DATA FOR THIS TASK:
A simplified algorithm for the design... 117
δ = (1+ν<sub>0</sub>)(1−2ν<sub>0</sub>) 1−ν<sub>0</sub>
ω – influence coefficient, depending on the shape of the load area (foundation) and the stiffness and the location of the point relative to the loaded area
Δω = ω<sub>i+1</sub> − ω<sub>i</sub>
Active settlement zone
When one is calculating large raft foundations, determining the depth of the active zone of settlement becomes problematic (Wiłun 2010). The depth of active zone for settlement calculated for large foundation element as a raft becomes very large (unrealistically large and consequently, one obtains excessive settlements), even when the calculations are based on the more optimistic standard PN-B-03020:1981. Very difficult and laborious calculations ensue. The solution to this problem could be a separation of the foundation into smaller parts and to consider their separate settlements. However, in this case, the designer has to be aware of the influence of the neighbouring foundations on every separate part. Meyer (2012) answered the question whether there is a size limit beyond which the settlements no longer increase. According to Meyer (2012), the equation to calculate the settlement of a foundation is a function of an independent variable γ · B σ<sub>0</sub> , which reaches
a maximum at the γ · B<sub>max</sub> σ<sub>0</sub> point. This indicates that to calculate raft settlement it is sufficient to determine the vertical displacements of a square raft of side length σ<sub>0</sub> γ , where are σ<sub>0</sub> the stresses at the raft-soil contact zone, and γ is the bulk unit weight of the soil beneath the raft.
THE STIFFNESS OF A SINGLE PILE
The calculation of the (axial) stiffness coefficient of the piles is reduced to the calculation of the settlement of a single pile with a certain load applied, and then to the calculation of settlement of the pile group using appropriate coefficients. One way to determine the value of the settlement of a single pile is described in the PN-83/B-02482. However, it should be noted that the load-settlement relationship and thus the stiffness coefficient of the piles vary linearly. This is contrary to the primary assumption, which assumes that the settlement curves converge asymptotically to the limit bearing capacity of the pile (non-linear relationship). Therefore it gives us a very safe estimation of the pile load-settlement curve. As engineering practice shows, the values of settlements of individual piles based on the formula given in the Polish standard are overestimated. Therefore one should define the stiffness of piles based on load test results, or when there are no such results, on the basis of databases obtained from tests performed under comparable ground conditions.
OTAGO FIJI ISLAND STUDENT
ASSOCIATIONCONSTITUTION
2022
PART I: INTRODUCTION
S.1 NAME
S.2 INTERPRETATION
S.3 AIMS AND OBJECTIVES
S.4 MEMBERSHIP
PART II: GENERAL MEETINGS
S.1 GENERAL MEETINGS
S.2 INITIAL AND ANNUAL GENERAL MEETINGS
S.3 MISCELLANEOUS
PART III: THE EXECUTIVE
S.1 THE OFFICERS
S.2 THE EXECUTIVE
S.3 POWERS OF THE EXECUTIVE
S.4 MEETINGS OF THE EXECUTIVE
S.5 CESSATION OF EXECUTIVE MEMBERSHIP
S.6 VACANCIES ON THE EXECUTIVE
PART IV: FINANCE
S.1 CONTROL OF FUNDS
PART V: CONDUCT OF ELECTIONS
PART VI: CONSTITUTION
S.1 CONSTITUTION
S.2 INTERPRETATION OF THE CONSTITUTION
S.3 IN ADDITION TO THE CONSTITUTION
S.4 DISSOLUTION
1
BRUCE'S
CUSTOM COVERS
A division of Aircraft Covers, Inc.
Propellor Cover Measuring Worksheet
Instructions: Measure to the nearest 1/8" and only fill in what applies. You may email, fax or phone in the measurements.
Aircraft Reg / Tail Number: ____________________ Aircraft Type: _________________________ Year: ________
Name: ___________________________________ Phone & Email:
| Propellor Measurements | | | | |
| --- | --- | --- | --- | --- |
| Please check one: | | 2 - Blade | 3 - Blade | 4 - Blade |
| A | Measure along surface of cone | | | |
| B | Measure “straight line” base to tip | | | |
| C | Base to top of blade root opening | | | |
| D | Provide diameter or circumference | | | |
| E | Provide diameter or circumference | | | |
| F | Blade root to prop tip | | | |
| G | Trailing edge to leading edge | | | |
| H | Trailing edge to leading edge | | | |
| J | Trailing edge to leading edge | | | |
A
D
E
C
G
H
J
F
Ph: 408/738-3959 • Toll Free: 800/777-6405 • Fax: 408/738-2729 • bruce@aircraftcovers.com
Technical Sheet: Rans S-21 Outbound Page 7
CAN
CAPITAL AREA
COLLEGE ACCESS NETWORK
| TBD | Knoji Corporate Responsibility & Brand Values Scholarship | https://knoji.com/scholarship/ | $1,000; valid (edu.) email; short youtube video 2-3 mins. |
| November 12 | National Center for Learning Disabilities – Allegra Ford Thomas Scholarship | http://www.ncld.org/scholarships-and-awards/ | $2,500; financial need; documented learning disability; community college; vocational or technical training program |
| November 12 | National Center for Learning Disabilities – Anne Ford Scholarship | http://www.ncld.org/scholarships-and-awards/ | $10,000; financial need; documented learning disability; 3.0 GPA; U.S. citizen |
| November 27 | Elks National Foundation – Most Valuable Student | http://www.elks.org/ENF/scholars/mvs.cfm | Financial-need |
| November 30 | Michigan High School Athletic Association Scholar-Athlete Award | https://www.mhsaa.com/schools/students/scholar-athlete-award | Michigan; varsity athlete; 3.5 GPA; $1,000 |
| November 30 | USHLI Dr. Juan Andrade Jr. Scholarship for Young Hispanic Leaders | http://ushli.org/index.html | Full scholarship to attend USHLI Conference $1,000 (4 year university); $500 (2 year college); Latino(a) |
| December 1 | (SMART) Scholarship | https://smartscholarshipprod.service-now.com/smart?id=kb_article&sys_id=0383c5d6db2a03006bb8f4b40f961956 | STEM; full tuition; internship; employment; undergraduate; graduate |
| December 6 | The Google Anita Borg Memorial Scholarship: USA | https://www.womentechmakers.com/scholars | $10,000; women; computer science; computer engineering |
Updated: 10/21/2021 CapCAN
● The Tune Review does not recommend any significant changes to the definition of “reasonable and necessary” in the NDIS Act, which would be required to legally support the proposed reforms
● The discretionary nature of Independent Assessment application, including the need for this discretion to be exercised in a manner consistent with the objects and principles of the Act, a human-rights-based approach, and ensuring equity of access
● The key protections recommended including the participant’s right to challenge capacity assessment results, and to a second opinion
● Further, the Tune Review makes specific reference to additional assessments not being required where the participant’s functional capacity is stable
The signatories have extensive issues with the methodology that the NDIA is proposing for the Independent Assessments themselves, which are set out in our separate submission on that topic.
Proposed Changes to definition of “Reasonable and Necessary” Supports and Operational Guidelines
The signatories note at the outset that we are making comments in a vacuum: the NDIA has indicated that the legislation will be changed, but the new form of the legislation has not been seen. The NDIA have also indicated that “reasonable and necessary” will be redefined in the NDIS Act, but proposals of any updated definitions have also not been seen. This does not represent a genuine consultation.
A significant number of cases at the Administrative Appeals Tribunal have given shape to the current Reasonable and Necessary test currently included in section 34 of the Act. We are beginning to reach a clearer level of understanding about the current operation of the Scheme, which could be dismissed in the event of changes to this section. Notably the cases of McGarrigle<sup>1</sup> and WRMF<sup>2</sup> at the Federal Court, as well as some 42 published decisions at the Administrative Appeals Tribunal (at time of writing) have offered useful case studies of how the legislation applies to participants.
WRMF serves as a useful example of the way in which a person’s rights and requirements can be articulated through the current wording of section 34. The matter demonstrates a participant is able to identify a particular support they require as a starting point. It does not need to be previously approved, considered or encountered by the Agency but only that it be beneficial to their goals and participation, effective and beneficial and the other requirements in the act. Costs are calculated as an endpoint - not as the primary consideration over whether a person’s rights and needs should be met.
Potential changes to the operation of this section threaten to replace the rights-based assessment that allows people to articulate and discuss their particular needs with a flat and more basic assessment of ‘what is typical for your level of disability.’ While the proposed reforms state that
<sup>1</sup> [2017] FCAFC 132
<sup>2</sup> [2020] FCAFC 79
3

PROMPT: Using the entries above, give again exactly the lines from the line holding "H | Trailing" through the line holding "COLLEGE ACCESS NETWORK". Include both end lines and nothing else.

ANSWER SECTION:
| H | Trailing edge to leading edge | | | |
| J | Trailing edge to leading edge | | | |
A
D
E
C
G
H
J
F
Ph: 408/738-3959 • Toll Free: 800/777-6405 • Fax: 408/738-2729 • bruce@aircraftcovers.com
Technical Sheet: Rans S-21 Outbound Page 7
CAN
CAPITAL AREA
COLLEGE ACCESS NETWORK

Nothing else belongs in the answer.